> _REQUISITI DEL PROBLEMA_
Rispondi alle seguenti domande usando il testo sulla riforestazione riportato più sotto.
(a) Di che carattere erano le motivazioni addotte?
(b) In che modo la foresta era in grado di impedire il dissesto idrogeologico?
(c) In quali periodi furono impiegati i lavori di riforestazione per garantire lavoro e reddito alle popolazioni montane?

#### TESTO DELLA PAGINA

Le motivazioni addotte erano di carattere economico e sociale, non ecologico. Al centro di tutto c'era la questione del legname come risorsa, che era di interesse strategico per la nascente industria e anche per la guerra, come si era vista nel primo conflitto mondiale. Era impiegato sia come combustibile che come materia prima per un'infinità di settori, come l'industria della concia, la costruzione di ferrovie e altre infrastrutture, le cartiere… Insomma, la produzione di legno aveva un vasto indotto, come si direbbe oggi. Si sperava che la disponbilità di legname diventasse una risorsa per le zone montane, in un periodo in cui lo spopolamento era già un fenomeno consolidato, e lo contrastasse. La foresta era inoltre ben vista per la capacità di impedire il dissesto idrogeologico, per usare un termine odierno, tramite le regolazione dei flussi dell'acqua piovana. Si temeva che la loro assenza compromettesse le sorgenti e impedisse tra le altre cose lo sfruttamento idroelettrico, che a fine Ottocento in nuce e in piena crescita sarebbe stato tra le due guerre. Il carbone bianco, era definito, in grado di dare all'Italia l'autosufficienza energetica. Anche le semplici ricadute dei lavori di riforestazione erano ben chiare, come dimostra il fatto che furono impiegati nei duri periodi postbellici per garantire lavoro e reddito alle popolazioni montane.

########
#### DATI FORNITI

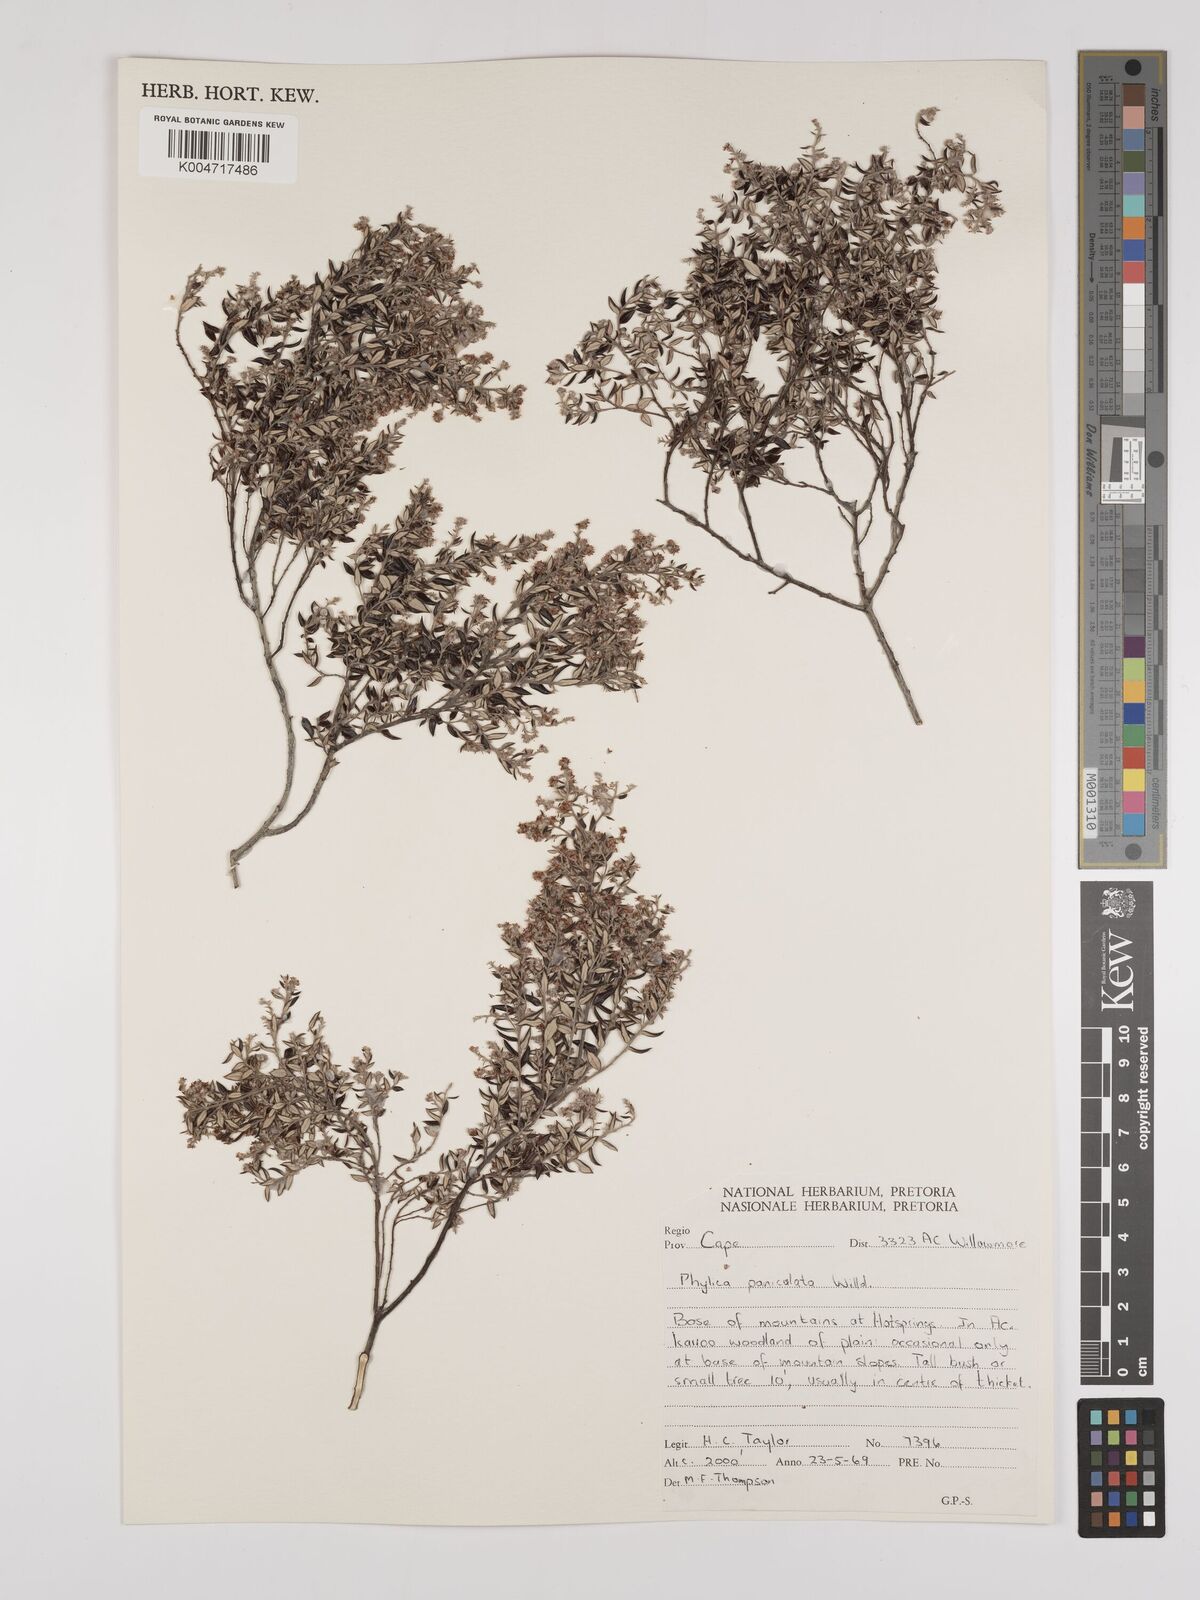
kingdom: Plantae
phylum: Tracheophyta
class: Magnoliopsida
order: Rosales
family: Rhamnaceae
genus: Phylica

########
#### DATI FORNITI

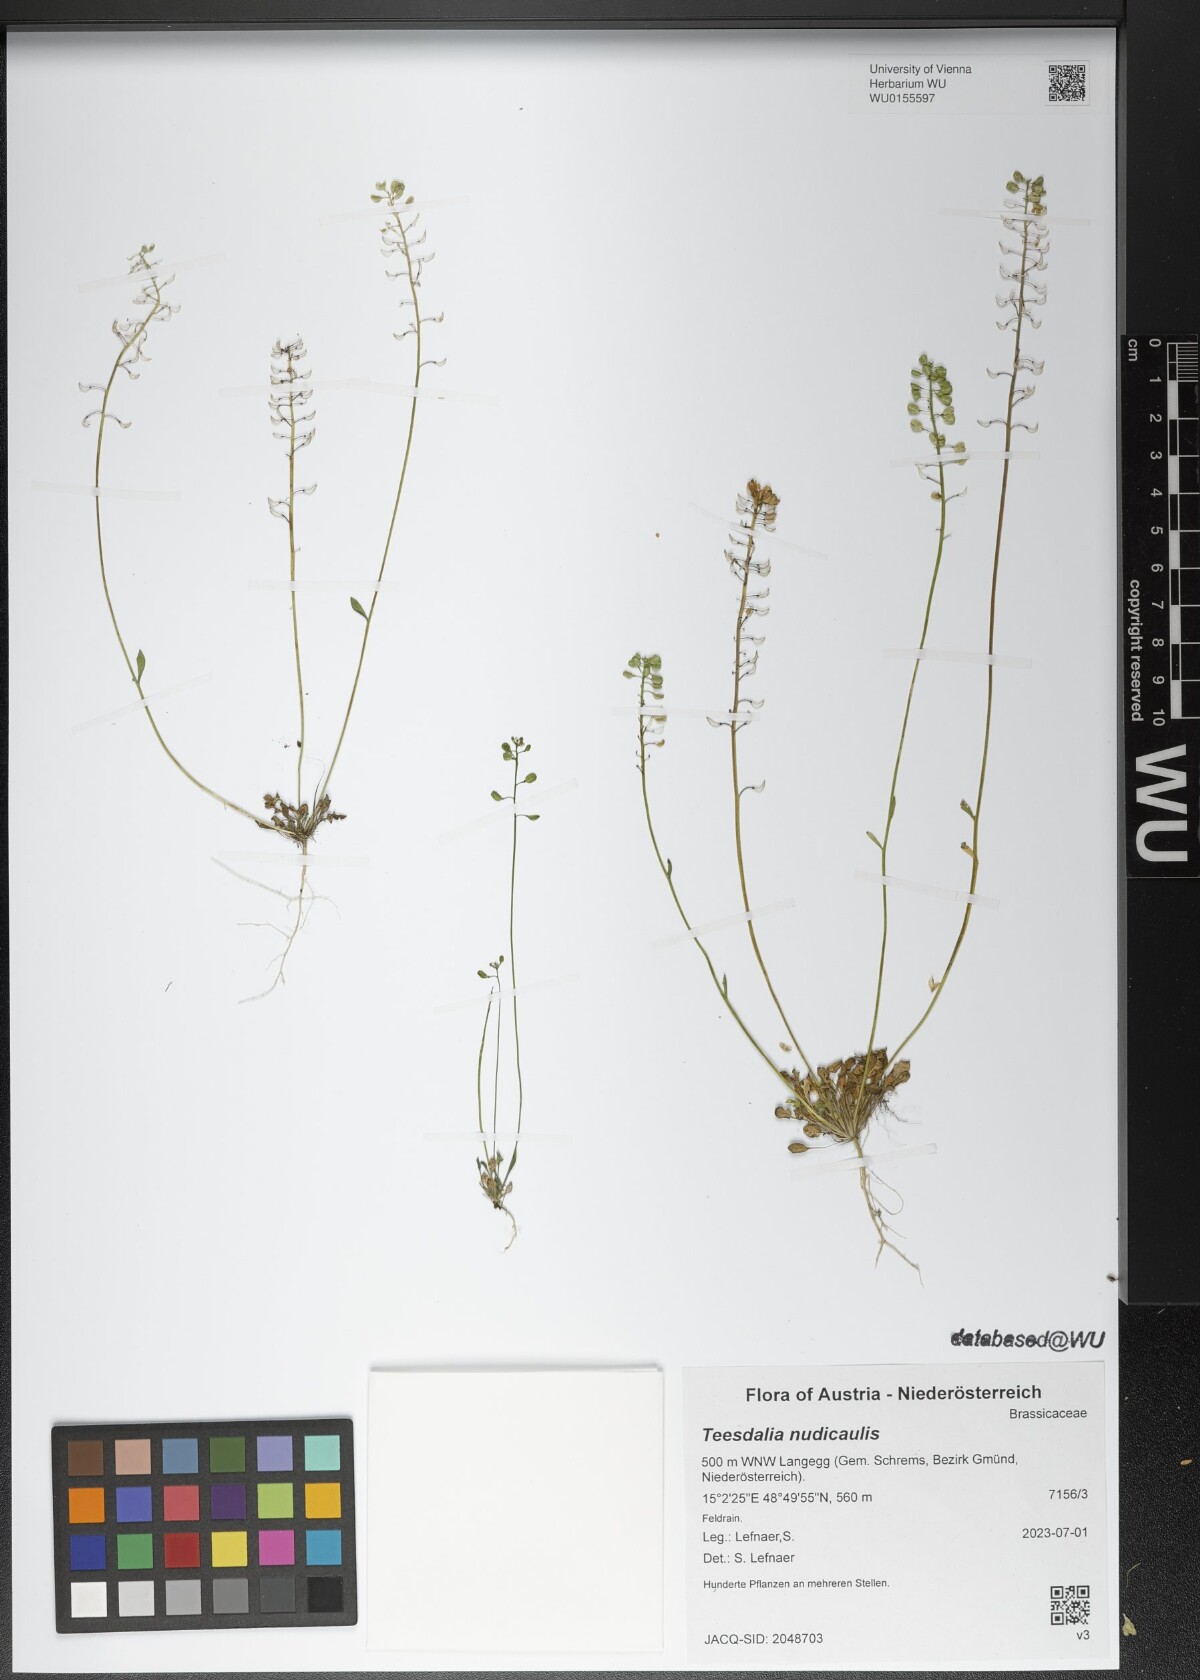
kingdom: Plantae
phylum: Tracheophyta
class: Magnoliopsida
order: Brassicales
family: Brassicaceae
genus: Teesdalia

########

> _IN RISPOSTA_
(a) Erano di carattere economico e sociale, non ecologico.
(b) Tramite la regolazione dei flussi dell'acqua piovana.
(c) Nei duri periodi postbellici.